Change those filters! If you decide to add any kero, I think the solvent properties of the kero will start to clean out the sludge.. then you'll be changing filters more frequently. I've heard bio diesel does the same thing.


----------



## billb3 (Dec 29, 2012)

If your tank is in the basement the stable temps should help it keep.
We look for Agricultural diesel here for no road tax. Can get it at the boat house too but they're not the cheapest.

Home delivery, I've seen as much as 60¢ a gallon added for priority burner service.

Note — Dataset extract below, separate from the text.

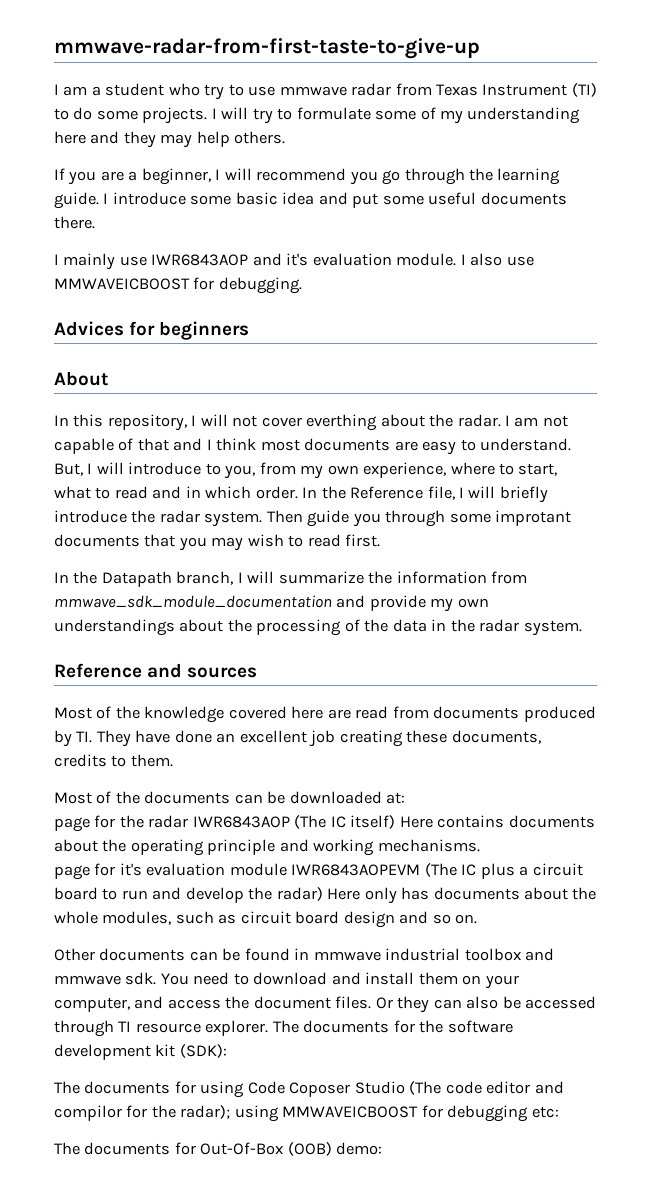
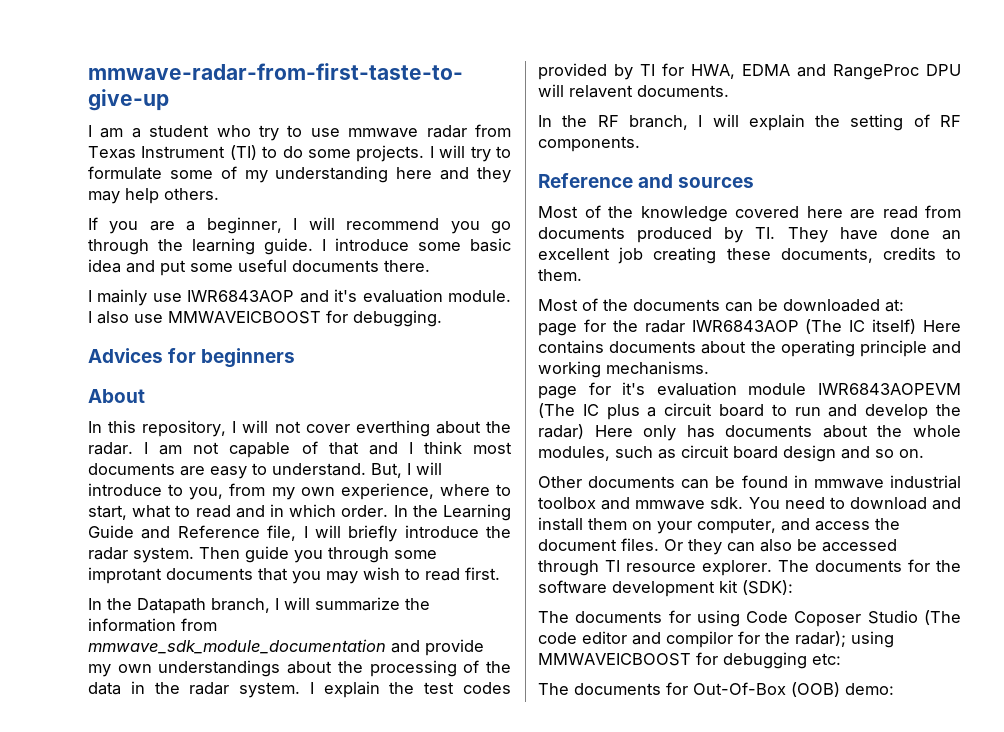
(346, 492) none -> [442,504,511,521] [88,525,171,539] Learning Guide and
(582, 628) none -> [309,681,511,698] [538,63,961,80] [538,84,729,98] [538,114,961,131] [538,136,640,152] I explain the test codes provided by TI for HWA, EDMA and RangeProc DPU will relavent documents. // In the RF branch, I will explain the setting of RF components.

I realize they have to pay their service guys , but that's over the top.
I get a hundred gallons at a time from the local guy who is about the lowest price - doesn't even have to be cash. No service techs, doesn't sell or install burners.
He won't do partial payments though. He doesn't want to play nor pay for that game.


----------



## jomama (Jan 29, 2013)

Just a quick note on kero. I had my tank filled when I bought my home in 1995. All I have used in 17yrs is 100 gallons which I replaced last yr. Still burns perfectly. Tank is in the basement so temp swings are minimal.


----------



## jomama (Jan 29, 2013)

Just a quick note on kero. I had my tank filled when I bought my home in 1995. All I have used in 17yrs is 100 gallons which I replaced last yr. Still burns perfectly. Tank is in the basement so temp swings are minimal.


----------



## flyingcow (Jan 29, 2013)

Buy 100 gals. Change filter, cheap maintenance item. Don't worry about it. Maybe an additive if it will give you piece of mind.


----------



## HomeBruin (Jan 29, 2013)

jomamma, that is awesome.  I am so proud of you!


----------



## velvetfoot (Jan 29, 2013)

jomama said:


> Just a quick note on kero. I had my tank filled when I bought my home in 1995. All I have used in 17yrs is 100 gallons which I replaced last yr. Still burns perfectly. Tank is in the basement so temp swings are minimal.


Why would you fill it with kero if it's in the basement?  I thought kero was more for outside tanks so it wouldn't gel up.  Good news that it lasted so long!


----------



## Bret Chase (Jan 29, 2013)

I have an in-basement tank... I used to have to buy K-1 because of the monitor I *used* to use to heat my house.... now I buy 5 gallons of off-road diesel every other week to fire my oil HWH... I see no need to pay the oil-man for 100 gals....


----------



## velvetfoot (Jan 29, 2013)

I forgot about the kero-fueled monitor.


----------



## Bret Chase (Jan 30, 2013)

velvetfoot said:


> I forgot about the kero-fueled monitor.


 
yep.... Monitors are K1 only and my 2400 was temperamental as hell.... no wonder MPI is out of business...


----------



## nate379 (Jan 30, 2013)

Most folks in these parts use diesel/fuel oil in their Monitor/Toyotomi stoves.

MPI isn't out of business "per say", just that Hitachi decided to stop building the Monitor stoves.


----------



## Bret Chase (Jan 30, 2013)

Monitors can't burn diesel or #2... Toyos can... I've got  both a Monitor 2400 and a Toyo Laser 30 uninstalled in my shed, under a tarp, and listed on craigslist..... the Toyo was flawless.... the MPI Monitor.... not so much...

the infernal beeping.... oh the beeping...


----------